What you need to do: Retype all of the data below line for line, without changing anything, but leave the pictures out.

Data shown:
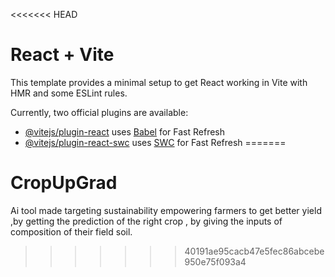 <<<<<<< HEAD
# React + Vite

This template provides a minimal setup to get React working in Vite with HMR and some ESLint rules.

Currently, two official plugins are available:

- [@vitejs/plugin-react](https://github.com/vitejs/vite-plugin-react/blob/main/packages/plugin-react/README.md) uses [Babel](https://babeljs.io/) for Fast Refresh
- [@vitejs/plugin-react-swc](https://github.com/vitejs/vite-plugin-react-swc) uses [SWC](https://swc.rs/) for Fast Refresh
=======
# CropUpGrad
Ai tool made targeting sustainability empowering farmers to get better yield ,by getting the prediction  of the right crop , by giving the inputs of composition of their field soil.
>>>>>>> 40191ae95cacb47e5fec86abcebe950e75f093a4
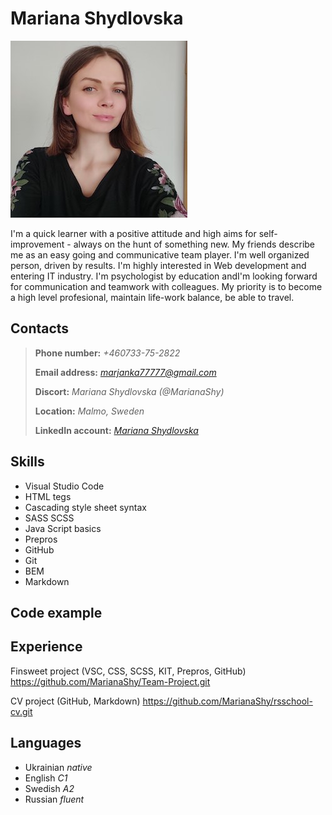 # Mariana Shydlovska 
![My picture](/picture.jpg)

I'm a quick learner with a positive attitude and high aims for self-improvement - always on the hunt of something new. My friends describe me as an easy going and communicative team player. I'm well organized person, driven by results. I'm highly interested in Web development and entering IT industry. I'm psychologist by education andI'm looking forward for communication and teamwork with colleagues. My priority is to become a high level profesional, maintain life-work balance, be able to travel.


## Contacts

>**Phone number:** *+460733-75-2822*
>
>**Email address:** *marjanka77777@gmail.com*
>
>**Discort:** *Mariana Shydlovska (@MarianaShy)*
>
>**Location:** *Malmo, Sweden*
>
>**LinkedIn account:** *[Mariana Shydlovska](https://www.linkedin.com/in/mariana-shy/)*

##  Skills 
+ Visual Studio Code 
+ HTML tegs
+ Cascading style sheet syntax
+ SASS SCSS
+ Java Script basics
+ Prepros
+ GitHub
+ Git
+ BEM
+ Markdown

## Code example
## Experience 
Finsweet project (VSC, CSS, SCSS, KIT, Prepros, GitHub) <https://github.com/MarianaShy/Team-Project.git>

CV project (GitHub, Markdown) <https://github.com/MarianaShy/rsschool-cv.git>

## Languages
+ Ukrainian *native*
+ English *C1* 
+ Swedish *A2*
+ Russian *fluent*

Response area:
 <<<<<<< HEAD
# React + Vite

This template provides a minimal setup to get React working in Vite with HMR and some ESLint rules.

Currently, two official plugins are available:

- [@vitejs/plugin-react](https://github.com/vitejs/vite-plugin-react/blob/main/packages/plugin-react/README.md) uses [Babel](https://babeljs.io/) for Fast Refresh
- [@vitejs/plugin-react-swc](https://github.com/vitejs/vite-plugin-react-swc) uses [SWC](https://swc.rs/) for Fast Refresh
=======
# CropUpGrad
Ai tool made targeting sustainability empowering farmers to get better yield ,by getting the prediction  of the right crop , by giving the inputs of composition of their field soil.
>>>>>>> 40191ae95cacb47e5fec86abcebe950e75f093a4
 # Mariana Shydlovska 
![My picture](/picture.jpg)

I'm a quick learner with a positive attitude and high aims for self-improvement - always on the hunt of something new. My friends describe me as an easy going and communicative team player. I'm well organized person, driven by results. I'm highly interested in Web development and entering IT industry. I'm psychologist by education andI'm looking forward for communication and teamwork with colleagues. My priority is to become a high level profesional, maintain life-work balance, be able to travel.


## Contacts

>**Phone number:** *+460733-75-2822*
>
>**Email address:** *marjanka77777@gmail.com*
>
>**Discort:** *Mariana Shydlovska (@MarianaShy)*
>
>**Location:** *Malmo, Sweden*
>
>**LinkedIn account:** *[Mariana Shydlovska](https://www.linkedin.com/in/mariana-shy/)*

##  Skills 
+ Visual Studio Code 
+ HTML tegs
+ Cascading style sheet syntax
+ SASS SCSS
+ Java Script basics
+ Prepros
+ GitHub
+ Git
+ BEM
+ Markdown

## Code example
## Experience 
Finsweet project (VSC, CSS, SCSS, KIT, Prepros, GitHub) <https://github.com/MarianaShy/Team-Project.git>

CV project (GitHub, Markdown) <https://github.com/MarianaShy/rsschool-cv.git>

## Languages
+ Ukrainian *native*
+ English *C1* 
+ Swedish *A2*
+ Russian *fluent*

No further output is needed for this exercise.